I use quickbooks for my invoices and I bill customers for a monthly service. I use the reminders to pop the invoices up every 4 weeks that need to be mailed out. What I can't see to find is a way to include on the invoice the weeks of service I am billing them for. 

I want somewhere on the invoice for it to print "For Service from xx/xx/xx to xx/xx/xx" Obviously the xx's being the dates. Is this possible?

I use QB Pro 2010.


----------



## Solar Control (Jan 27, 2009)

PS0303 said:


> I use quickbooks for my invoices and I bill customers for a monthly service. I use the reminders to pop the invoices up every 4 weeks that need to be mailed out. What I can't see to find is a way to include on the invoice the weeks of service I am billing them for.
> 
> I want somewhere on the invoice for it to print "For Service from xx/xx/xx to xx/xx/xx" Obviously the xx's being the dates. Is this possible?
> 
> I use QB Pro 2010.


If QB Pro 10 is similar to QB Pro 09 then this should work:

Go to the Create Invoices page, click the arrow to the right of Customize, and then Manage Templates. Select the particular Template you want to edit and then make a copy of it (button below on the left). Edit the new Template Name on the right side of the window. Click OK when done.

Once you are back to the Create Invoices page, click Customize, Additional Customization. When this window opens click the Layout Designer button at the bottom. This will allow you to customize your Invoice however you like. Add your logo, tagline, change to your company's normal typefaces etc..

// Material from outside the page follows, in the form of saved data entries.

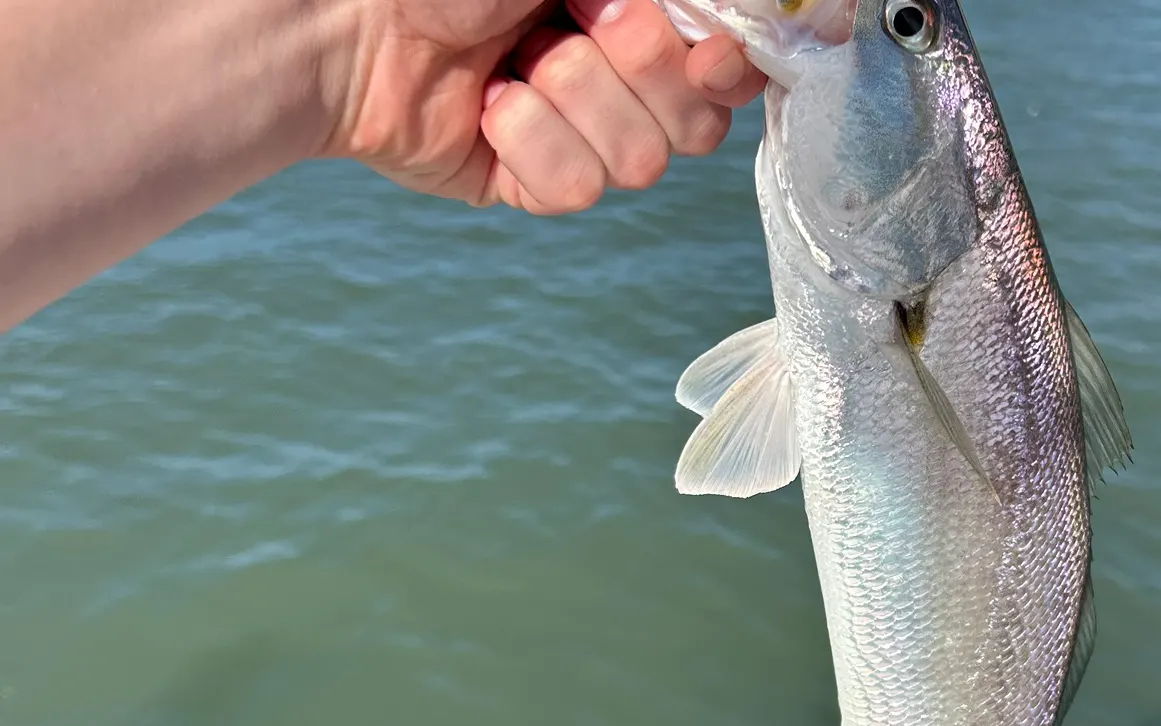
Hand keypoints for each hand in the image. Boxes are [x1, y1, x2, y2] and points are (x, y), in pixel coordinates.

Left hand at [329, 0, 765, 213]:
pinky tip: (486, 109)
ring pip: (640, 162)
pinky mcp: (530, 185)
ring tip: (511, 62)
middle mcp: (614, 76)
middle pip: (698, 124)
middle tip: (569, 22)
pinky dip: (528, 142)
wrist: (346, 17)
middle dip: (637, 71)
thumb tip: (723, 17)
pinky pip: (574, 189)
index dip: (730, 69)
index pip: (725, 65)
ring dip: (571, 100)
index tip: (711, 54)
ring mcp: (575, 136)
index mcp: (633, 11)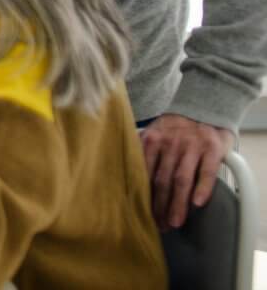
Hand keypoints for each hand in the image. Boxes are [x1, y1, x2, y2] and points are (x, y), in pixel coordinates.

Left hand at [141, 112, 235, 228]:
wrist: (202, 107)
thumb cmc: (173, 128)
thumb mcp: (153, 133)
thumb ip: (141, 151)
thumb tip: (121, 174)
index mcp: (151, 140)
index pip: (145, 172)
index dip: (144, 195)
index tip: (142, 214)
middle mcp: (170, 143)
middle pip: (162, 180)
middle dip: (159, 205)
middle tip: (159, 226)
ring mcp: (192, 145)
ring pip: (182, 179)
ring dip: (178, 203)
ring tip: (174, 222)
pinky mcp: (212, 148)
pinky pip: (207, 171)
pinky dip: (202, 188)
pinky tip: (197, 203)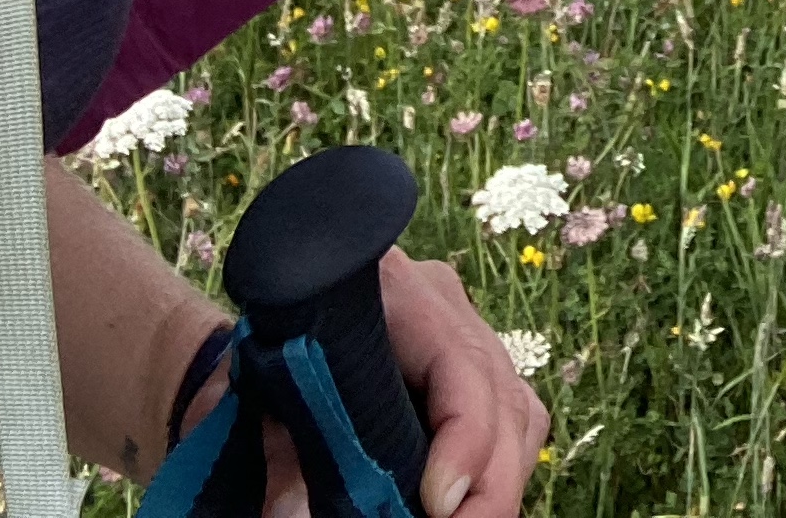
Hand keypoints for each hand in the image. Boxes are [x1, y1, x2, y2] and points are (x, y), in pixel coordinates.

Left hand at [218, 245, 544, 517]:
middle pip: (501, 397)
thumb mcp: (267, 392)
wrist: (278, 323)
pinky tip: (466, 504)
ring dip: (500, 482)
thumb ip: (282, 450)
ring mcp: (469, 335)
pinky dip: (500, 471)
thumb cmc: (269, 352)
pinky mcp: (478, 370)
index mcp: (393, 289)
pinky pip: (515, 422)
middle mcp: (446, 305)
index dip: (464, 436)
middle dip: (491, 482)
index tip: (437, 504)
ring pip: (518, 415)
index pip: (459, 360)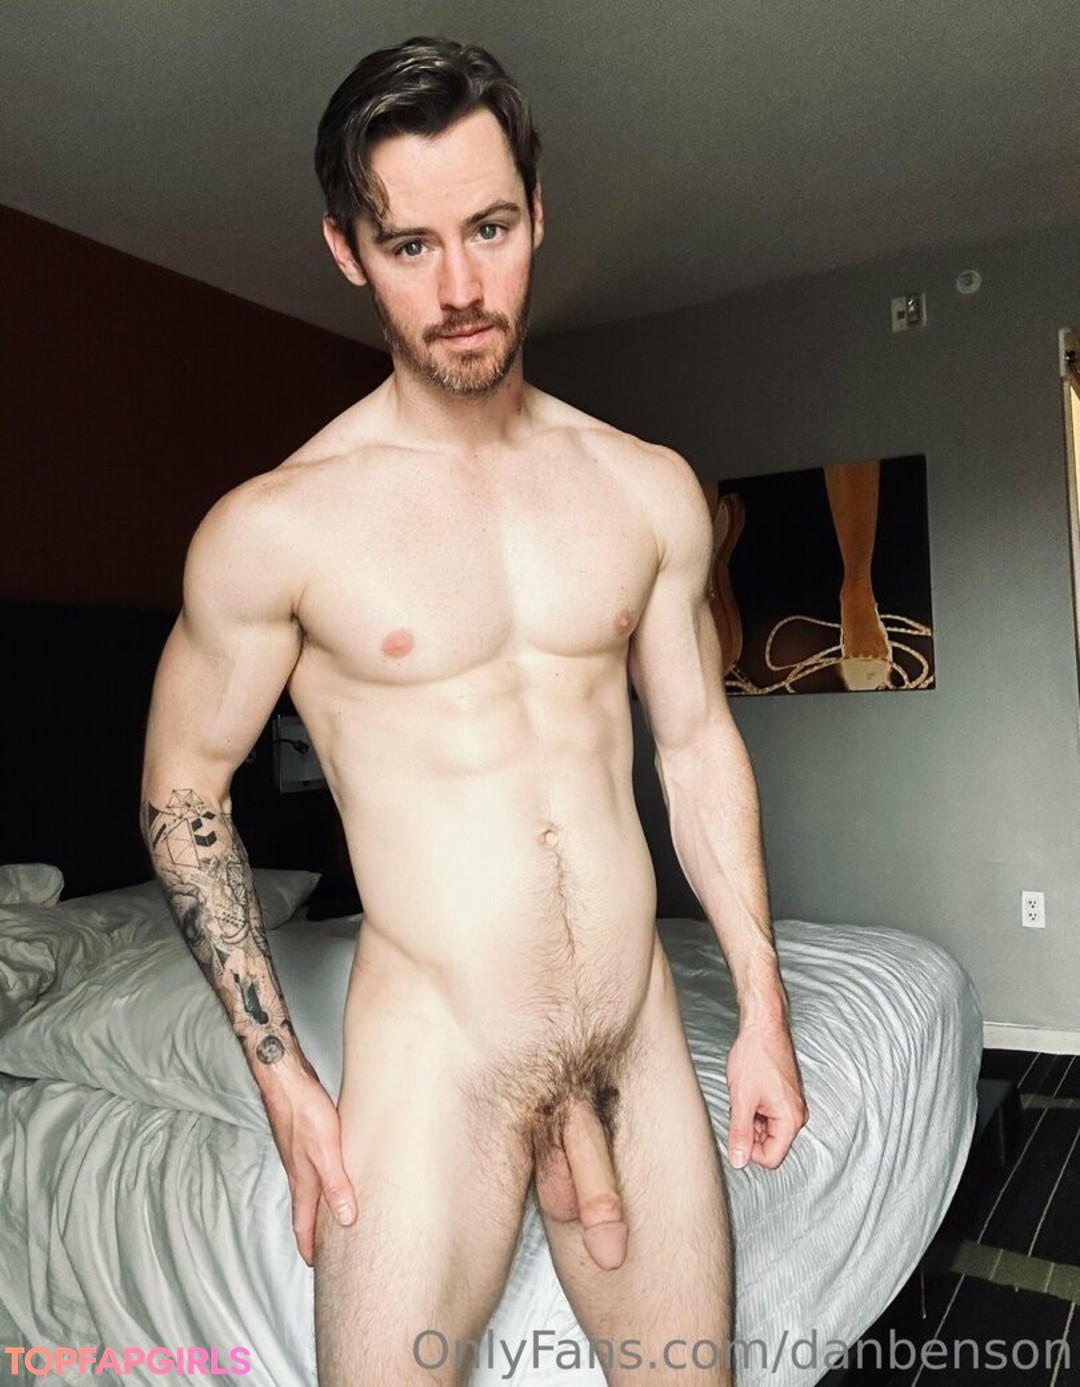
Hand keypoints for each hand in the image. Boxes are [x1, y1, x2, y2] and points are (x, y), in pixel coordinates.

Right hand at [259, 1067, 357, 1265]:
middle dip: (315, 1234)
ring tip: (335, 1218)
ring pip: (312, 1191)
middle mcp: (299, 1173)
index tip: (316, 1268)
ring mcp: (301, 1156)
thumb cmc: (303, 1111)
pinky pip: (317, 1170)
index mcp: (302, 1182)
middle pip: (306, 1212)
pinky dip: (326, 1182)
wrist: (286, 1079)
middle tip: (327, 1252)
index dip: (309, 1248)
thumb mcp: (326, 1151)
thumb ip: (336, 1185)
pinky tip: (338, 1174)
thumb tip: (345, 1220)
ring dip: (321, 1208)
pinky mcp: (307, 1139)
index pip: (303, 1225)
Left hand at [726, 1020, 807, 1169]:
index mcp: (790, 1119)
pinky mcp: (785, 1096)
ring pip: (767, 1130)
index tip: (736, 1134)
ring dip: (751, 1119)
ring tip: (744, 1096)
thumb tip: (739, 1160)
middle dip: (749, 1132)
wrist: (763, 1026)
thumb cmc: (756, 1054)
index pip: (771, 1158)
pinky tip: (748, 1092)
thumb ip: (740, 1133)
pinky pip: (768, 1115)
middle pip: (770, 1145)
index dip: (749, 1151)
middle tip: (739, 1108)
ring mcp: (792, 1105)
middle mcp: (796, 1114)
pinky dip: (755, 1109)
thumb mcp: (741, 1098)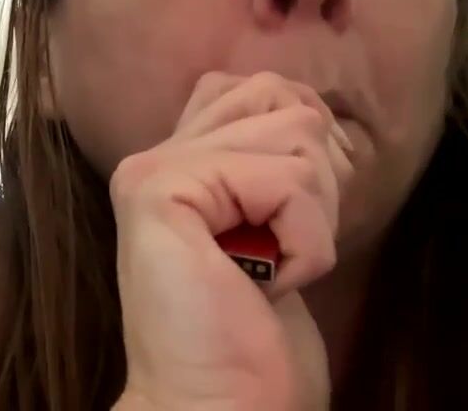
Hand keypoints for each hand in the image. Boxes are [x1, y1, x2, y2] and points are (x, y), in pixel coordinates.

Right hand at [110, 72, 352, 410]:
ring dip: (311, 218)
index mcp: (173, 162)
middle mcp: (152, 157)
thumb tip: (309, 112)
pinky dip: (306, 243)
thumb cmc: (248, 338)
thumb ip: (268, 162)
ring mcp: (151, 171)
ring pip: (297, 134)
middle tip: (276, 250)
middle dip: (316, 183)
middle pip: (287, 104)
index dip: (301, 144)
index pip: (256, 88)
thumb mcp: (271, 226)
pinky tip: (267, 283)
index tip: (283, 221)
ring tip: (268, 268)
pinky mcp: (162, 192)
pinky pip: (288, 181)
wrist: (211, 405)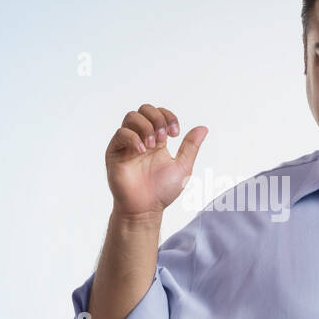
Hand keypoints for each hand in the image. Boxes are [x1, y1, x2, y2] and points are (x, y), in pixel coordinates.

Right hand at [106, 104, 206, 218]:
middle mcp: (141, 139)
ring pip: (131, 117)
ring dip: (146, 126)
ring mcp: (127, 145)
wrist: (145, 209)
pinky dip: (133, 137)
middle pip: (144, 109)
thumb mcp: (183, 166)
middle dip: (157, 118)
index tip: (175, 133)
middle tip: (165, 137)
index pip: (159, 114)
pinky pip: (121, 133)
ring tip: (153, 145)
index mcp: (157, 140)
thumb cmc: (162, 192)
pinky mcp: (115, 152)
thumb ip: (191, 146)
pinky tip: (142, 150)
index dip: (168, 116)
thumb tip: (203, 128)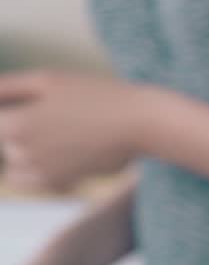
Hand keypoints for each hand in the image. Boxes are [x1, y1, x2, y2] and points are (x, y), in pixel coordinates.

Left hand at [0, 71, 147, 192]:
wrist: (139, 124)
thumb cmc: (95, 95)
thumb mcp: (47, 80)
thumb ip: (5, 88)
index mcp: (15, 125)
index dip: (8, 113)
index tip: (42, 112)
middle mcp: (23, 154)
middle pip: (5, 142)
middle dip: (19, 128)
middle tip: (58, 113)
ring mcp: (42, 173)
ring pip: (14, 165)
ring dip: (26, 150)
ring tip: (59, 133)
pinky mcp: (61, 184)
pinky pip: (31, 181)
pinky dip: (36, 170)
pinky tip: (60, 152)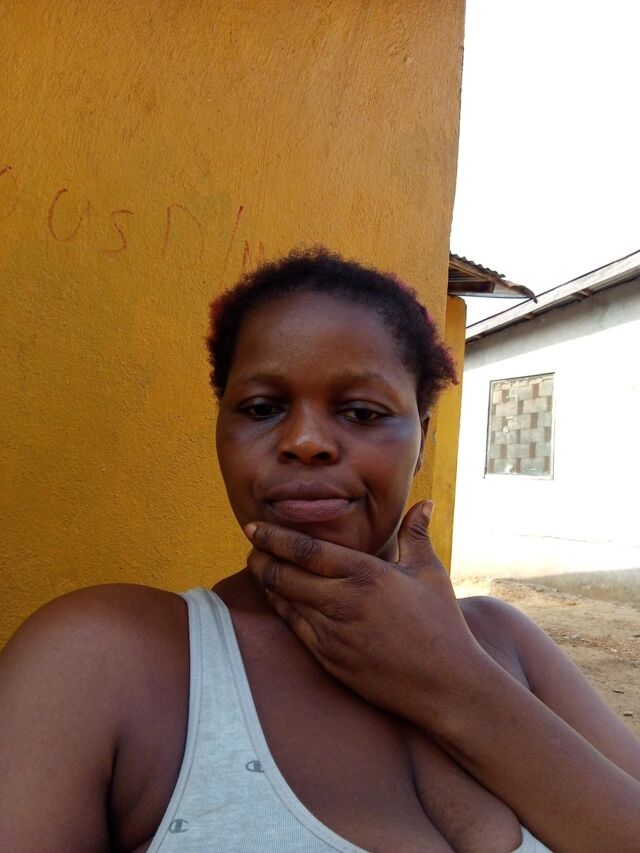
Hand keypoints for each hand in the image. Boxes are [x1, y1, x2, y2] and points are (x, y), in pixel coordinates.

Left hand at [245, 501, 484, 721]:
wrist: (444, 684)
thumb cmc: (441, 624)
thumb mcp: (430, 573)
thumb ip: (417, 533)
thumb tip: (424, 502)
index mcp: (366, 574)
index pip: (306, 550)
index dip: (274, 537)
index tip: (254, 527)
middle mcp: (344, 602)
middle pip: (284, 575)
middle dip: (260, 558)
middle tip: (252, 546)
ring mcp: (333, 634)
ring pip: (284, 601)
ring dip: (266, 583)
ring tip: (259, 567)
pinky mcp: (329, 659)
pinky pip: (294, 627)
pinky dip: (281, 608)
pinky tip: (278, 598)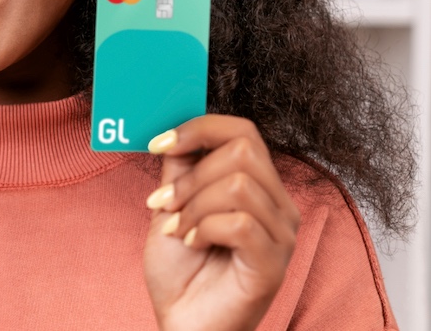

The process above is a little arduous and if anyone has a quicker way through it please share it.


----------



## gastek (Mar 29, 2011)

Yes that is how you can modify a template. However I do not know of any way to get the dates into the invoice without a manual insertion.

What I am looking for is that I can create an invoice and set it as memorized with a field that will contain the date range of the weeks serviced. Then every four weeks when the memorized transaction appears that field is populated with the new weeks of service.


----------